GIVEN TEXT:
┄┄┄┄┄┄┄┄┄┄
Penalty and time limits compared
| Particulars | Section 73 (no fraud) | Section 74 (fraud) |
|---|---|---|
| Trigger | Bona fide short payment | Fraud / wilful misstatement / suppression |
| Time limit for order | 3 years from due date of annual return | 5 years from due date of annual return |
| Penalty in order | 10% of tax or Rs.10,000 | 100% of tax |
| Penalty if paid before SCN | Nil | 15% of tax |
| Penalty if paid within 30 days of SCN | Nil | 25% of tax |
Why the department's choice matters
Invoking Section 74 lets the department reopen older periods and impose heavy penalty, so it is sometimes used where Section 73 would be apt. A key defence is to show the absence of any suppression — that all facts were disclosed in returns — which can knock the demand down to Section 73 limits or out of time entirely.
┄┄┄┄┄┄┄┄┄┄
SUPPLIED MATERIAL:
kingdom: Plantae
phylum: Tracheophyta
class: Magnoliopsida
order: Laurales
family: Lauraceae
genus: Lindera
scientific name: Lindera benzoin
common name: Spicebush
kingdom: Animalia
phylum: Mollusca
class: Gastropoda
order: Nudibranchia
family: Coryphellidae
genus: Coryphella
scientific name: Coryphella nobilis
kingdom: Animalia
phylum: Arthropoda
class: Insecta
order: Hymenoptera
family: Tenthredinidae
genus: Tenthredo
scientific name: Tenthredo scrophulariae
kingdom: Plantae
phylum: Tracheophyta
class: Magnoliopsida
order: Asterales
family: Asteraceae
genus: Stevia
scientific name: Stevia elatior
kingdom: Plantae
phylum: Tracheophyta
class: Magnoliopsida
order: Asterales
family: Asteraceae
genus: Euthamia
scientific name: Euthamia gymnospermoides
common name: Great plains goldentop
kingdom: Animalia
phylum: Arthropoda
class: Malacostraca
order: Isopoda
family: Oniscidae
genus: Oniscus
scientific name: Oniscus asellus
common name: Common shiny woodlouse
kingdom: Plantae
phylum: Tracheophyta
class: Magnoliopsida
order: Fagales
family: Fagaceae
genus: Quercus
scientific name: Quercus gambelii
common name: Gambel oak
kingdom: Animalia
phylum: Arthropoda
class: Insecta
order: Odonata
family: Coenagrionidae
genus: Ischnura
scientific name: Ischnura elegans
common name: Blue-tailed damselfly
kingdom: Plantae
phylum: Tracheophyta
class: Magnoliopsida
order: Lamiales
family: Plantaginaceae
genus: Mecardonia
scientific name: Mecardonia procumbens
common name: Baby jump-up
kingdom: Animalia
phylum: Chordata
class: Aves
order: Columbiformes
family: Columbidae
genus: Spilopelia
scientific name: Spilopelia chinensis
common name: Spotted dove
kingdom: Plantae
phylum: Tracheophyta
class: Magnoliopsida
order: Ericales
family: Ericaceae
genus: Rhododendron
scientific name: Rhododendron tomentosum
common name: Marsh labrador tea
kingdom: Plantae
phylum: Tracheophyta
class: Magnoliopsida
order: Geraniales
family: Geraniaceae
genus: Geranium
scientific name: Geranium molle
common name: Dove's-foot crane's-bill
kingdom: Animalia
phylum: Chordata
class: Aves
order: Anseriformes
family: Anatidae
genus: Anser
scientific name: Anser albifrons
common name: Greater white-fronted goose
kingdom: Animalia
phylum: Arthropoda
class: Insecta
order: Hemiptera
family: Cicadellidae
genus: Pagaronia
┄┄┄┄┄┄┄┄┄┄
REQUIRED WORK:
1. Please set down the penalty comparison text word for word, from "Penalty and time" to "of time entirely.".
2. Carry the penalty comparison text forward from its last sentence.
The lines have no role in this work.

EXPECTED RESULTS:
1.
Penalty and time limits compared
| Particulars | Section 73 (no fraud) | Section 74 (fraud) |
|---|---|---|
| Trigger | Bona fide short payment | Fraud / wilful misstatement / suppression |
| Time limit for order | 3 years from due date of annual return | 5 years from due date of annual return |
| Penalty in order | 10% of tax or Rs.10,000 | 100% of tax |
| Penalty if paid before SCN | Nil | 15% of tax |
| Penalty if paid within 30 days of SCN | Nil | 25% of tax |
Why the department's choice matters
Invoking Section 74 lets the department reopen older periods and impose heavy penalty, so it is sometimes used where Section 73 would be apt. A key defence is to show the absence of any suppression — that all facts were disclosed in returns — which can knock the demand down to Section 73 limits or out of time entirely.

2.
The Section 74A reform
For periods from FY 2024-25, the Finance (No. 2) Act 2024 inserted Section 74A, providing a common time limit (broadly 42 months from the due date of the annual return) and a common SCN/order mechanism, while preserving the higher penalty where fraud is established. Verify the exact mechanics and dates as the provision is implemented.
Key takeaways
- 73 = honest error; 74 = fraud/suppression with up to 100% penalty.
- Time limits: 3 years (73) vs 5 years (74) from the annual-return due date.
- Suppression needs a deliberate act, not a mere mismatch.
- Section 74A unifies the framework from FY 2024-25.